Cement and building material plays were buoyed by Beijing's plan to spend 150 billion usd on infrastructure projects.
Photo: Andrew Vanburen

Translated by Andrew Vanburen from a Chinese-language piece in Sinafinance

LAST WEEK'S MARKET FLURRY pushed Chinese stocks up nearly 4%, helping make up for months of losses.

To help put the mini recovery in context, four market watchers were asked where they expect shares to head.

Galaxy Securities said the recent and sudden sharp recovery in China’s capital markets was long expected given the depressed state of share prices for an extended period.

“It is an upsurge, to be sure, but it’s not accurate to call it a rebound or a sustainable recovery,” Galaxy said.

The research house added that stimulus measures – whether real or implied – in the US and Europe were chiefly behind the recent run, and Beijing’s following suit with a major domestic spending push of its own helped matters along.

“Whether market forces rather than government intervention can propel the rally forward is the question. If it is merely more stimulus alone then an extended recovery is less likely.”

Shenyin Wanguo Securities said that before the recent bounce, the benchmark Shanghai Composite Index was down around 20% from year-earlier levels.

Therefore, it echoed Galaxy’s sentiment that it was only a matter of time before investors rushed back in to stock up on bargain shares.

And despite the nearly across the board rise for all sectors, investors should keep a particular lookout for counters likely to benefit from the just-announced series of infrastructure projects worth some 150 billion usd.

Chinese shares have been waiting for a boost for months

Furthermore, the beginning of the Autumn season is typically a strong period for share prices which makes Beijing’s announcement all the more auspicious in terms of timing.

West Securities said investors should be more concerned about daily trading volumes than the overall direction of the benchmark index.

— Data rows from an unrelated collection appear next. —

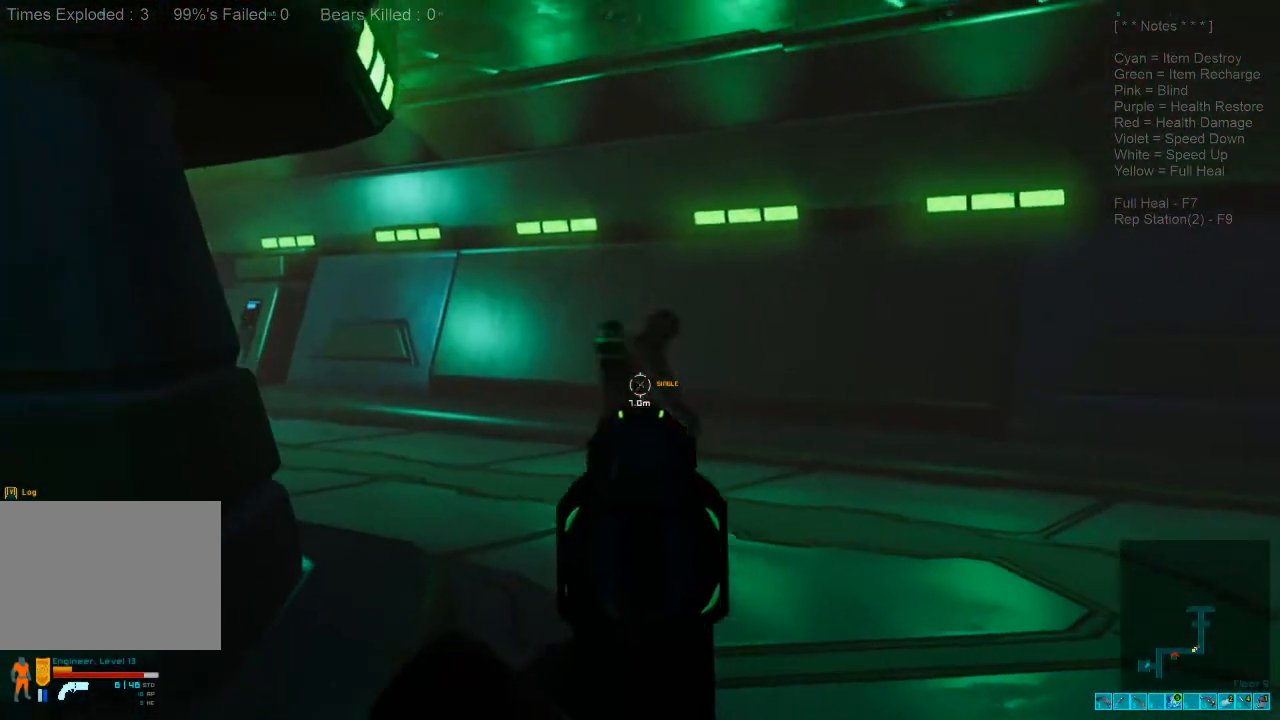
{"keys": ["shift", "w"], "mouse": ["right"], "events": [[133, "mouse_left", "up"], [366, "shift", "down"], [433, "mouse_right", "down"]]}
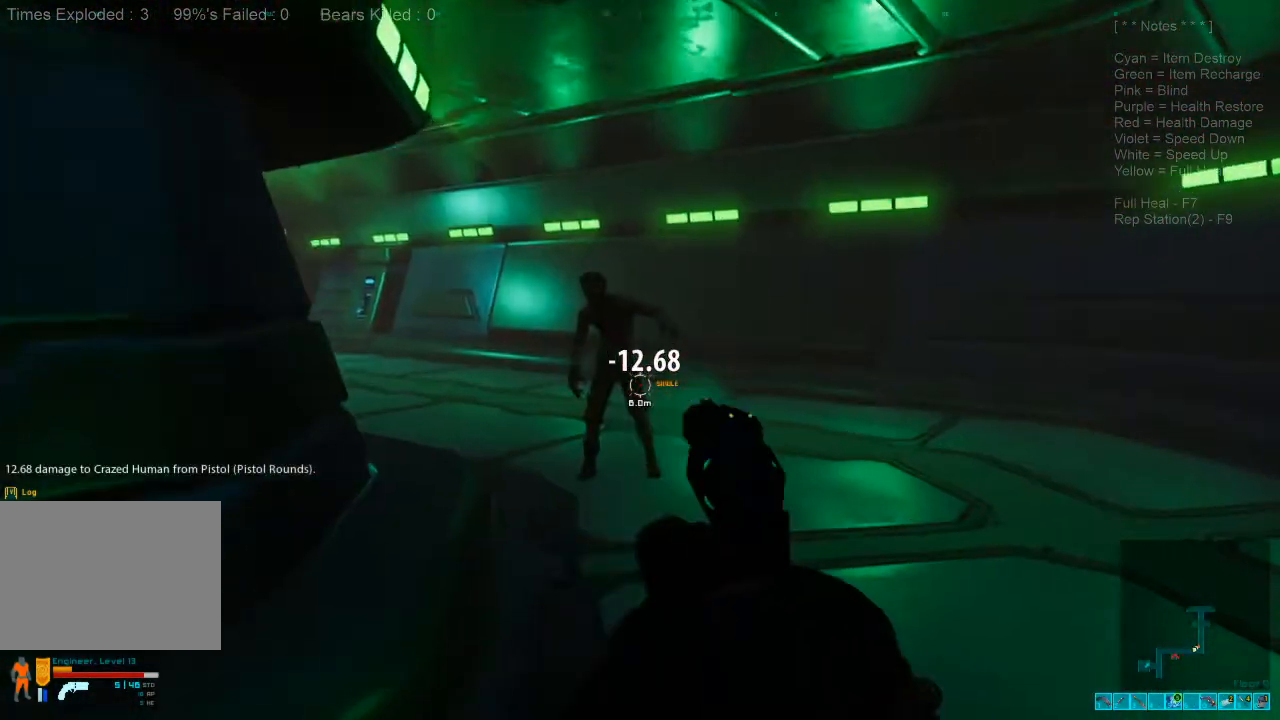
{"keys": ["shift", "w"], "mouse": [], "events": [[66, "mouse_right", "up"]]}
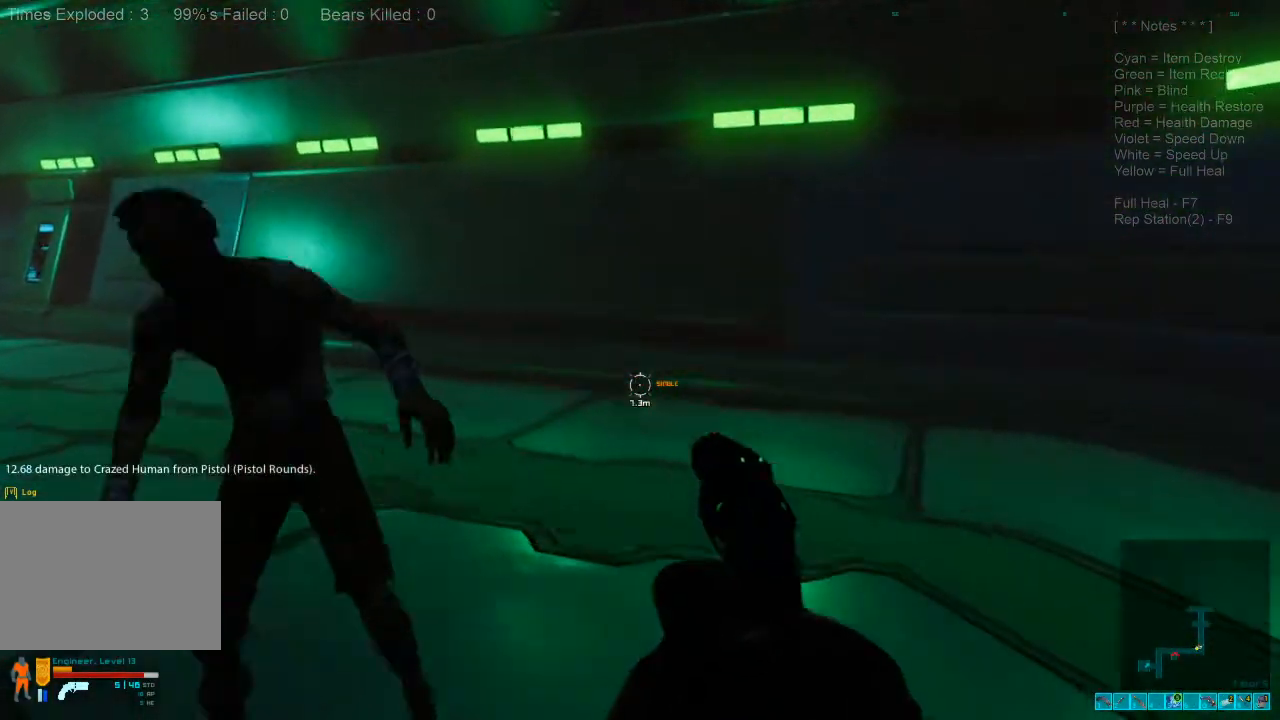
{"keys": ["shift", "w"], "mouse": [], "events": [[133, "3", "down"], [266, "3", "up"]]}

“Whether or not intraday turnover can sustain the current run is the question everyone should be asking themselves,” the brokerage said.

It said that current economic indicators still have some downside potential, with inflation once again creeping into the picture to become yet another worrisome trend.

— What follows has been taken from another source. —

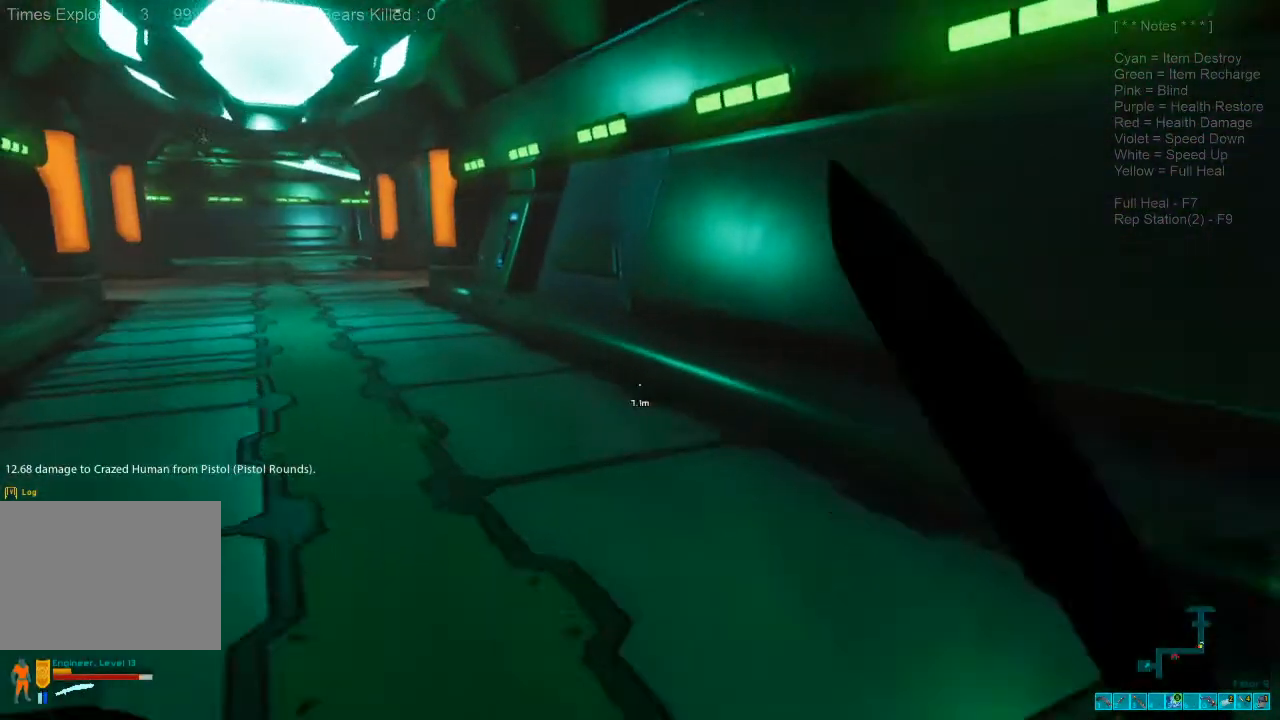
{"keys": ["shift", "w"], "mouse": [], "events": []}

This sense that things will likely get worse before they get better is keeping a lid on trading turnover potential, and thus limiting the capacity for a sustained bull run.

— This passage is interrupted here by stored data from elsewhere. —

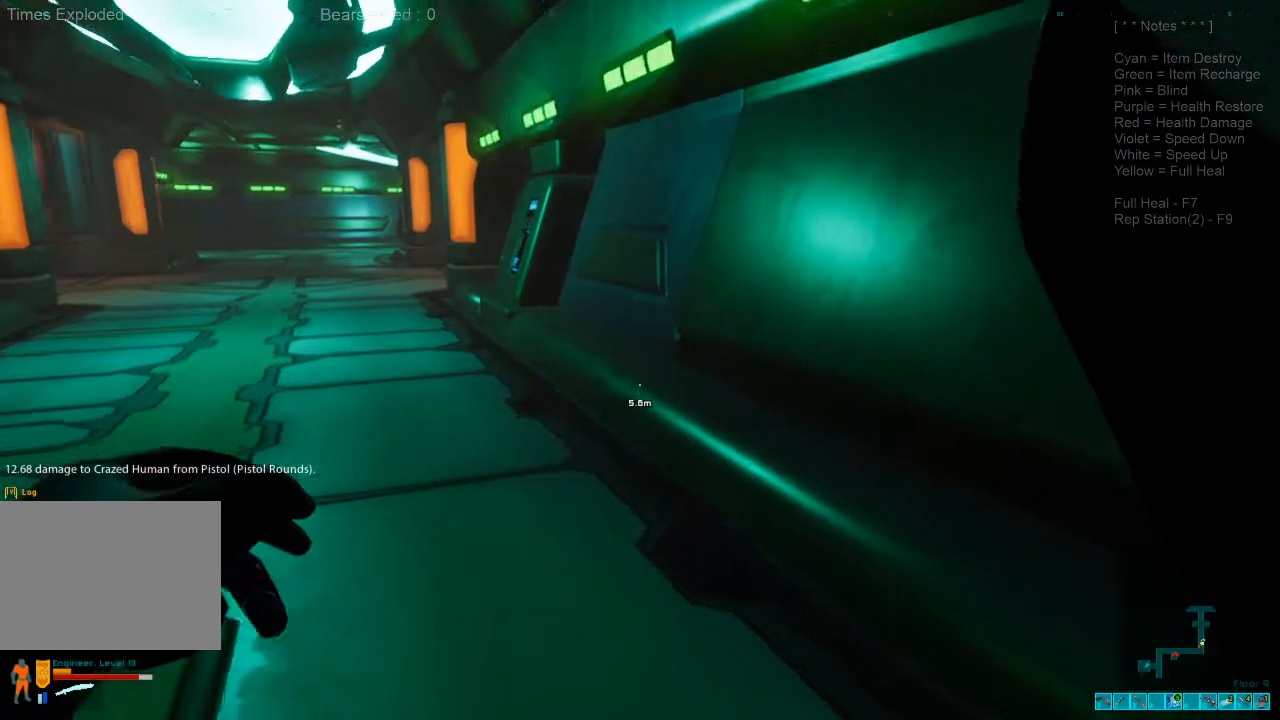
{"keys": ["a"], "mouse": [], "events": [[233, "d", "down"], [300, "shift", "up"], [333, "w", "up"], [400, "d", "up"], [433, "a", "down"]]}
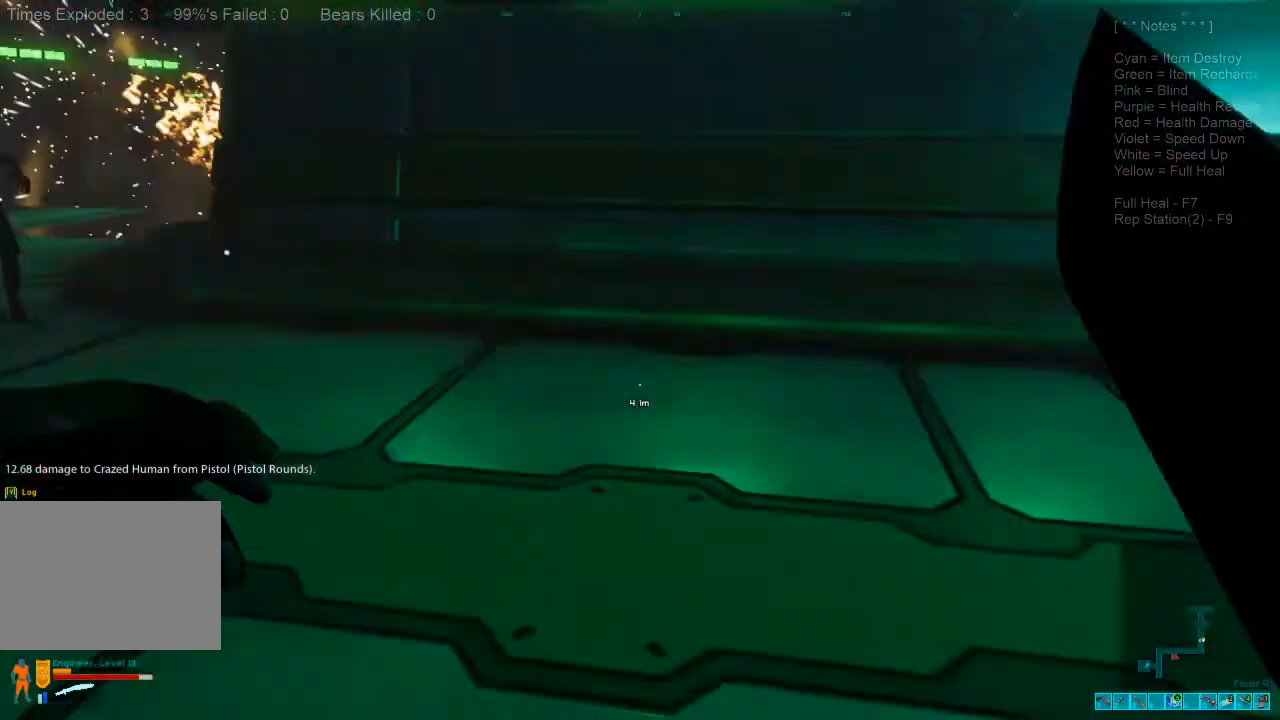
{"keys": ["a", "w"], "mouse": [], "events": [[33, "w", "down"]]}
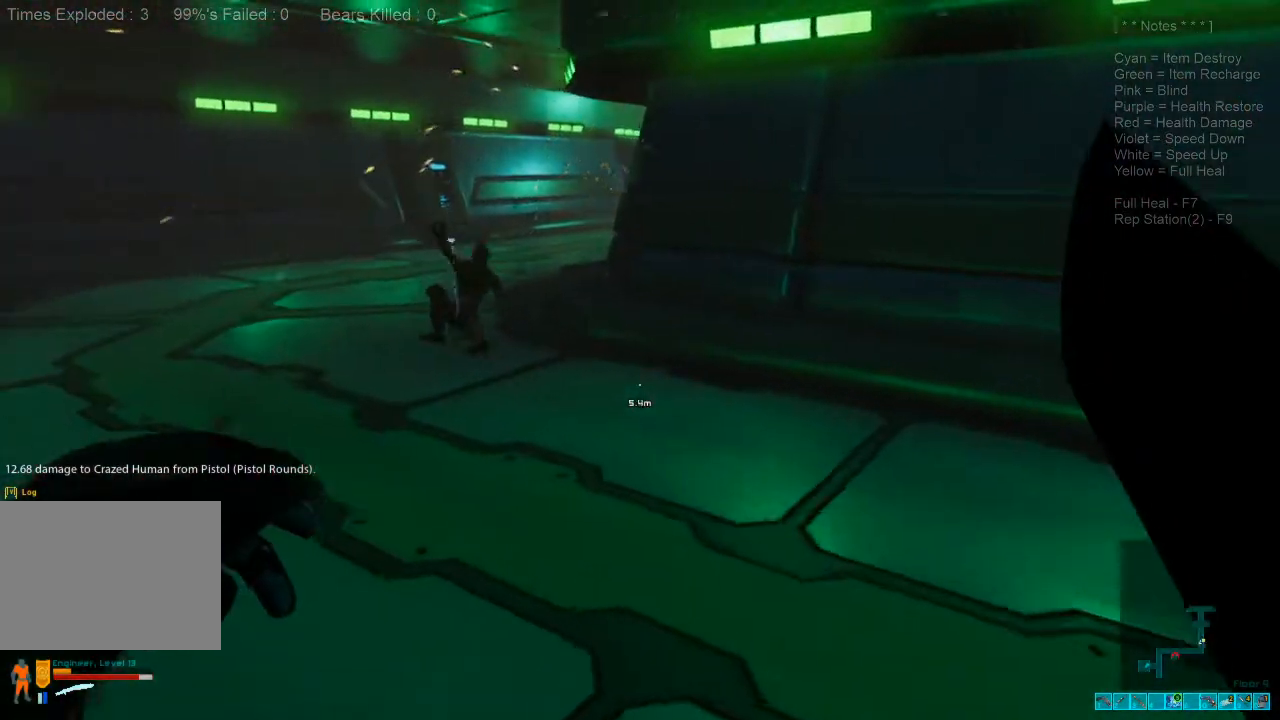
{"keys": ["a", "w"], "mouse": [], "events": []}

“It also remains to be seen if only the severely undervalued counters and those stocks seen benefiting from the new spending stimulus will be the sole beneficiaries, or whether the entire market will benefit.”

The brokerage added that breaking past the 10-month moving average should be a near term target.

Minsheng Securities said the recent bounce in the Shanghai Composite Index was encouraging, but “not large enough nor possessing enough staying power to propel a sustained climb.”

The high of 2,145 points reached last week came very close to the 60-day moving average.

“A lot of the rally was brought on by sudden interest in cement, building materials and high-speed railway themes – all underpriced of late and all getting a boost from the infrastructure project announcement.

“If these sectors can stay hot, they can help prolong the rally.”

See also:

DUDS NO DUDS: What PRC Sectors Are Tops With Funds?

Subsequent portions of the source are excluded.